INSTRUCTIONS TO FOLLOW ::
Answer these from the guessing-game thread:
1. What did terryl965 guess the picture is made of?
2. Which artist does Sukerkin name as the original artist of the painting?
3. Besides thumbtacks, what other item does Jade Tigress say MA-Caver's hint rules out as too small?

EXCERPTED TEXT ::
○ ○ ○
# What Is This? Game 3



## MA-Caver (Aug 5, 2008)

Ok here we go for the next one... We all know this famous watercolor but it's been altered... and the question is... what is the picture now made of? Again 3 photos ...


----------



## terryl965 (Aug 5, 2008)

Sand


----------



## Andy Moynihan (Aug 5, 2008)

Lego's !


----------



## MA-Caver (Aug 5, 2008)

Bigger than legos and definitely bigger than sand... they're very popular and can be held with one hand


----------



## Andy Moynihan (Aug 5, 2008)

Ipods?


----------



## shesulsa (Aug 5, 2008)

Magazines?


----------



## MA-Caver (Aug 5, 2008)

Nope, nope. 
Good guesses though... second picture to be posted sometime tomorrow.


----------



## Brian King (Aug 6, 2008)

credit cards?

Fun game sir

Regards
Brian King


----------



## Jade Tigress (Aug 6, 2008)

I was gonna guess thumbtacks but if it's something bigger than legos that's not it. So, I have no idea? Next shot please.


----------



## Sukerkin (Aug 6, 2008)

Well, the original artist was Georges-Pierre Seurat and the painting is "Sunday Afternoon on the Island of Grand Jatte" (thank you Open University for all those art programs I watched in the early morning before school ).

Because I already know what this recreation is made of I think it would be unfair of me to say ... 

EDIT:  My sneaky attempt to hide the answer in plain sight failed because, altho' it may look it, the background to posts is not white - 'crib' deleted


----------



## morph4me (Aug 6, 2008)

Tennis balls?


----------



## Jade Tigress (Aug 6, 2008)

Sukerkin said:


> Because I already know what this recreation is made of I think it would be unfair of me to say ... cans of pop (soda)



Yes it would. 

Another thought would be bottle caps, but again, according to MAC, too small.
○ ○ ○
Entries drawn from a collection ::
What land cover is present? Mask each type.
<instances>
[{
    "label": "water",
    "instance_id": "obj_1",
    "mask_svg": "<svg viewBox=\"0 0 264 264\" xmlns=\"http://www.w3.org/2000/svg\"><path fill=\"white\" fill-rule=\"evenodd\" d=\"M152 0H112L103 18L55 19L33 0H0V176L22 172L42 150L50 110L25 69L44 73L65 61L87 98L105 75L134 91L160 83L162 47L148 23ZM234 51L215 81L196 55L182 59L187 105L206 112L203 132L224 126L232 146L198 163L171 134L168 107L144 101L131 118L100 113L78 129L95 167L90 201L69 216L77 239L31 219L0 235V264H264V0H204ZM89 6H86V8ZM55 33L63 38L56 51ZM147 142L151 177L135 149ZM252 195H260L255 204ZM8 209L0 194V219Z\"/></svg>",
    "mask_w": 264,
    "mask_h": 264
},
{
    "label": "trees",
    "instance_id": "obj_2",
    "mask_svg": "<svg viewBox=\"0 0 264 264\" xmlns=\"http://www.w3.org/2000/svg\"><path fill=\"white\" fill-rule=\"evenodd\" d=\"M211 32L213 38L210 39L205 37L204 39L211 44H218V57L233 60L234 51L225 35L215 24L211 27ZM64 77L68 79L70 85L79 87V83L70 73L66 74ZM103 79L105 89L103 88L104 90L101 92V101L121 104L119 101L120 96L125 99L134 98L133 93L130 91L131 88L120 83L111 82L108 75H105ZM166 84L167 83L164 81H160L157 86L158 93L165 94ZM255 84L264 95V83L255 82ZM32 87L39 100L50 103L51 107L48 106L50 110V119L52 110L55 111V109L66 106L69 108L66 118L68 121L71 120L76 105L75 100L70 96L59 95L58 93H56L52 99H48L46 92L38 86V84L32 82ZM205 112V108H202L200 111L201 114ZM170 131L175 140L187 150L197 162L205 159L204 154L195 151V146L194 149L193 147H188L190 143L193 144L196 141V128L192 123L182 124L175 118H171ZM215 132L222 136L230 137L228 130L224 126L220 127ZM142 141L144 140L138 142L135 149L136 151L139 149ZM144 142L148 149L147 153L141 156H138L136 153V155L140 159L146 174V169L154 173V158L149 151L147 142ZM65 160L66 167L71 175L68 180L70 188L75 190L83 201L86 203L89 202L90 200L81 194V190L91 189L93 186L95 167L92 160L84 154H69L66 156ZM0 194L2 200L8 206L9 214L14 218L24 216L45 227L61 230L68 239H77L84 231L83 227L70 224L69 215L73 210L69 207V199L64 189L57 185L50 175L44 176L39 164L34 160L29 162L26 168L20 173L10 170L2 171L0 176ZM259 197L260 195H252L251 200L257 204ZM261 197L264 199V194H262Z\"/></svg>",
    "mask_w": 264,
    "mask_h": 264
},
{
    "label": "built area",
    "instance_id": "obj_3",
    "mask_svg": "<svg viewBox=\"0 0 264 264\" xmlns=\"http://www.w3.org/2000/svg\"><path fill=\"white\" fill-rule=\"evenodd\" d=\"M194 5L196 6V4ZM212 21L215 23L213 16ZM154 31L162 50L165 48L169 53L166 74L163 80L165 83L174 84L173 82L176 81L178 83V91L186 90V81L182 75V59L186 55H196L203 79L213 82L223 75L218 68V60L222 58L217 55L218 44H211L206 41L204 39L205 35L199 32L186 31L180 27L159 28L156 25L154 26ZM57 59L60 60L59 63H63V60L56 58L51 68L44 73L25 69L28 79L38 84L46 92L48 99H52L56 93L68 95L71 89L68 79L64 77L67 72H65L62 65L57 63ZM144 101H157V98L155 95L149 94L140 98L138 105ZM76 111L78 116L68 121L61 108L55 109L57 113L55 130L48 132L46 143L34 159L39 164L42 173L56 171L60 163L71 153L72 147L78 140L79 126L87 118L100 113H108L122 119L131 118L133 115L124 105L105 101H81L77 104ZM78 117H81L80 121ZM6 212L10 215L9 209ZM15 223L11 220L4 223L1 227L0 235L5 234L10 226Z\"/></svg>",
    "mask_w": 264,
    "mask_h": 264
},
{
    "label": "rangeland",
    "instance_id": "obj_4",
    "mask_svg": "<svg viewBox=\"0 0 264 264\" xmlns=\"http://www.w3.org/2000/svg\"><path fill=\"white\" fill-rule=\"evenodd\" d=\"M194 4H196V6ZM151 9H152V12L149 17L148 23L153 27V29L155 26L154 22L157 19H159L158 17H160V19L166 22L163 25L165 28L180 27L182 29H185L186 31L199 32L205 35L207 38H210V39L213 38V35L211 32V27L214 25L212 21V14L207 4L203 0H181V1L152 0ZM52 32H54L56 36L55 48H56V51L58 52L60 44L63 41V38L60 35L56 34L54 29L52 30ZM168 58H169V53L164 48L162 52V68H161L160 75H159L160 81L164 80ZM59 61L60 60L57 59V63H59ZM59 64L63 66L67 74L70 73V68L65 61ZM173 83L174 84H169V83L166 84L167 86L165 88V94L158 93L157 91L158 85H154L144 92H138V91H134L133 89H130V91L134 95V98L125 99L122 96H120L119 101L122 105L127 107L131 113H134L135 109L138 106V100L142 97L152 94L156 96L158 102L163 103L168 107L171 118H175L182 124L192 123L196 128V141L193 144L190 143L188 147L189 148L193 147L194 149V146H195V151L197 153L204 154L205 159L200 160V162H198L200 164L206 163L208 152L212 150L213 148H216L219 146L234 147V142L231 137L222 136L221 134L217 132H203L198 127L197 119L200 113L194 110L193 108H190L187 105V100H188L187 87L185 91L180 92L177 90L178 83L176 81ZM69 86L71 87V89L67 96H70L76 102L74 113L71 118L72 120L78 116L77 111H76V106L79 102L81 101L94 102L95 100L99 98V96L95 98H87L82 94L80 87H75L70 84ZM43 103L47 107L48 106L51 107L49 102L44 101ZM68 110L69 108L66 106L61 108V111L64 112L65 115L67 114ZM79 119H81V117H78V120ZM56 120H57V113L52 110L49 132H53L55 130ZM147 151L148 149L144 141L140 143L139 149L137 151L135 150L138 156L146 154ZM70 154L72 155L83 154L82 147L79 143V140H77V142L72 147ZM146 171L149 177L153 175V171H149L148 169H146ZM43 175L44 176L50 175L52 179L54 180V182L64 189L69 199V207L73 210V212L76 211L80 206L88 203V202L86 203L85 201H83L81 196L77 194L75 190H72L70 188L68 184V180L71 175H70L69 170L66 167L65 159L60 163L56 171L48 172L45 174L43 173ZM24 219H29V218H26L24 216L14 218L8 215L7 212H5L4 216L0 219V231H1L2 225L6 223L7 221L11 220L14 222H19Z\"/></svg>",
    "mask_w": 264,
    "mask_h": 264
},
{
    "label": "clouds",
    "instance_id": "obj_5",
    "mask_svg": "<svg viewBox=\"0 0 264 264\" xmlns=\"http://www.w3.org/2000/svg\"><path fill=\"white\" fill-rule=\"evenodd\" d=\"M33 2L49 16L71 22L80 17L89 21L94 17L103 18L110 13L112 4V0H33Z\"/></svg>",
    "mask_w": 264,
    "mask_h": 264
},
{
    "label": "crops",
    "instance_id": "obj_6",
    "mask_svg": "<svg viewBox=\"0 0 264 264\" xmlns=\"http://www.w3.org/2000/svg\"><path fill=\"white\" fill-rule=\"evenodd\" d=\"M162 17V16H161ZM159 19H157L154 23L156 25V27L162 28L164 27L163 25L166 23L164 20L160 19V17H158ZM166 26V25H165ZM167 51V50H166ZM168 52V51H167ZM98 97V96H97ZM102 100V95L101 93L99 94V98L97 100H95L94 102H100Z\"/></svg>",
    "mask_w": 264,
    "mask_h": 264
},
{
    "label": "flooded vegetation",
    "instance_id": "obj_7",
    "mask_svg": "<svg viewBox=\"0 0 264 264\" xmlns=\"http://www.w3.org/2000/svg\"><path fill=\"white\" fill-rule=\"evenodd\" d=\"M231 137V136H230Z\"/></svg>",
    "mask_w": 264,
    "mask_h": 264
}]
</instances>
○ ○ ○
EXPECTED ANSWER ::
1. Sand.
2. Georges-Pierre Seurat.
3. Bottle caps.